David Zucchino is a contributing writer for The New York Times. He has covered wars and civil conflicts in more than three dozen countries. Zucchino was awarded a Pulitzer Prize for his dispatches from apartheid South Africa and is a four-time Pulitzer Prize finalist for his reporting from Iraq, Lebanon, Africa, and inner-city Philadelphia. He is the author of Thunder Run and Myth of the Welfare Queen.
Wednesday, January 15th at 7pm @ Flyleaf Books
JP Gritton’s portrait of a hapless aspirant at odds with himself and everyone around him is both tender and ruthless, and Wyoming considers the possibility of redemption in a world that grants forgiveness grudgingly, if at all.
JP Gritton's awards include a Cynthia Woods Mitchell fellowship, a DisQuiet fellowship and the Inprint Donald Barthelme prize in fiction. His stories have appeared or are forthcoming in Black Warrior Review, Greensboro Review, New Ohio Review, Southwest Review, Tin House and elsewhere.
Thursday, January 16th at 7pm @ Flyleaf Books
Erica Witsell explores sisterhood with her new novel Give in conversation with Kate Rademacher, author of Following the Red Bird.

Every summer, Jessie and Emma leave their suburban home in the Central Valley and fly north to Baymont. Nestled among Mendocino's golden hills, with ponies to love and endless acres to explore, Baymont should be a child's paradise. But Baymont belongs to Laurel, the girls' birth mother, whose heedless parenting and tainted judgement cast a long shadow over the sisters' summers---and their lives.

Born in Maine but raised in Florida, Erica Witsell lived in Connecticut, California, Ecuador, and Italy before settling in the mountains of western North Carolina fifteen years ago.

PITTSBORO

The Tarboro Three: Rape, Race, and Secrecy By Brian Lampkin
Saturday, January 11th at 11am @ McIntyre’s Books

In lucid, engaging prose, Brian Lampkin tells the story of three black men wrongly convicted of raping a white woman in Tarboro, North Carolina, who faced execution until Morris Dees and the Southern Poverty Law Center appealed the case and freed them.

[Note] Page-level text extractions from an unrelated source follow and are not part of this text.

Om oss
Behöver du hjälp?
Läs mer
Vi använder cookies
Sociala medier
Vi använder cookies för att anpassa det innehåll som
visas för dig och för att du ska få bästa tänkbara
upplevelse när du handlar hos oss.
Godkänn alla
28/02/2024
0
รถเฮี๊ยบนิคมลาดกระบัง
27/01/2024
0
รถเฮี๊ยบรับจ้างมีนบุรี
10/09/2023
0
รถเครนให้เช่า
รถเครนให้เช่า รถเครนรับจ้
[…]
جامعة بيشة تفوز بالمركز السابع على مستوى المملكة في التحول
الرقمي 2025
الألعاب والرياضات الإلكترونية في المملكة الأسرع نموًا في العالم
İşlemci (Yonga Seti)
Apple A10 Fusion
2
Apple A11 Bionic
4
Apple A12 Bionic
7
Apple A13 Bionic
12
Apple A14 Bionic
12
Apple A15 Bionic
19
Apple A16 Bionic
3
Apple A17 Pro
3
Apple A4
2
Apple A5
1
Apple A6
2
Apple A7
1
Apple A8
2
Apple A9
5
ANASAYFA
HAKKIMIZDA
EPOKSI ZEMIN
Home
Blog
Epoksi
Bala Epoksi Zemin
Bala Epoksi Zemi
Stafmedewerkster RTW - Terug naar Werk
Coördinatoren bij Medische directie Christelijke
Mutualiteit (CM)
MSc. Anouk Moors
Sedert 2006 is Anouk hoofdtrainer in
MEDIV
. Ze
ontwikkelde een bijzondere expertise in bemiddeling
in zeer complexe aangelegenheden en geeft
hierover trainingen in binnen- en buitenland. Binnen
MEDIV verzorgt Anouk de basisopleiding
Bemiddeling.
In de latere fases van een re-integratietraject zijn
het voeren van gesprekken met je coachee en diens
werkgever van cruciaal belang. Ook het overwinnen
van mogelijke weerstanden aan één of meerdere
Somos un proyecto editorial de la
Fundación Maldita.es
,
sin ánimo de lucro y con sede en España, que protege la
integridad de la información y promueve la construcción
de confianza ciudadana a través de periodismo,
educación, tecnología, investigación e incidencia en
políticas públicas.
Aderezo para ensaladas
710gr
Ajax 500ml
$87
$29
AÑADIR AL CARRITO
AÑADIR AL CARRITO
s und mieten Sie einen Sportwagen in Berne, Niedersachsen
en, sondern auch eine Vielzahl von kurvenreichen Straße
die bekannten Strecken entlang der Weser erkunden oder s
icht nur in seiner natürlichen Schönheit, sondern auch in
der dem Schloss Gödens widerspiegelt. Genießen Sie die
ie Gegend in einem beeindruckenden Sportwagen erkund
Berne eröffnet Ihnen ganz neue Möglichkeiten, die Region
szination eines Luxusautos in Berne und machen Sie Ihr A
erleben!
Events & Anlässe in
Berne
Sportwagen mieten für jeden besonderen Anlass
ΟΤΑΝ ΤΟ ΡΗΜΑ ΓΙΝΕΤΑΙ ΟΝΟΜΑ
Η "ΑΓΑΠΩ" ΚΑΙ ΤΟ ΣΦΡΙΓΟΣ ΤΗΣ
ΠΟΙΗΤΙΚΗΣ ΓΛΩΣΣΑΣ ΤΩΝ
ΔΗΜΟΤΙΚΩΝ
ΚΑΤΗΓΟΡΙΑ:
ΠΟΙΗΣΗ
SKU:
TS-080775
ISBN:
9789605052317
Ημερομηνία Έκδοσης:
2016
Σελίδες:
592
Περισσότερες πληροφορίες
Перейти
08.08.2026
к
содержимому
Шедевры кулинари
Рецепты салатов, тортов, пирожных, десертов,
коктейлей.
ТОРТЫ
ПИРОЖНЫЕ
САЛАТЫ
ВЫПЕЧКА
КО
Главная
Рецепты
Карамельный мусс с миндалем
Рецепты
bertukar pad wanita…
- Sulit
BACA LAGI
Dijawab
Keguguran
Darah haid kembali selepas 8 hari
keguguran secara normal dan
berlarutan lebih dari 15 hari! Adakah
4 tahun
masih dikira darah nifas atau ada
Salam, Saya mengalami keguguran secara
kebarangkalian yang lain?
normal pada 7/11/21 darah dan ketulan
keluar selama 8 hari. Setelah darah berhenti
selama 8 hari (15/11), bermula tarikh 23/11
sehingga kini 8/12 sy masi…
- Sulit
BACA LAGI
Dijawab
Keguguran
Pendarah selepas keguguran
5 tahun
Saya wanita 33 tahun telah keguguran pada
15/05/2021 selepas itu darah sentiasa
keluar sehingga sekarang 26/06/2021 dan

Lampkin’s own story twines with this one in subtle and surprising ways, as he meditates on racism, fear, culture, and parenthood.

Brian Lampkin lives in Greensboro, NC. He founded Rust Belt Books in Buffalo, NY and is an owner of Scuppernong Books in Greensboro where he also writes and performs with the band The Difficulties. He was a columnist with The Daily Southerner in Tarboro, NC.
Sunday, January 12th at 11am @ McIntyre’s Books

Come give Drew a birthday wish–or better yet, read him a Birthday Book on his special day! Drew completed special training through Pet Partners to become a therapy animal. During these special Read With Me sessions, Drew and his handler Miriam will be on hand so emerging readers can practice their skills.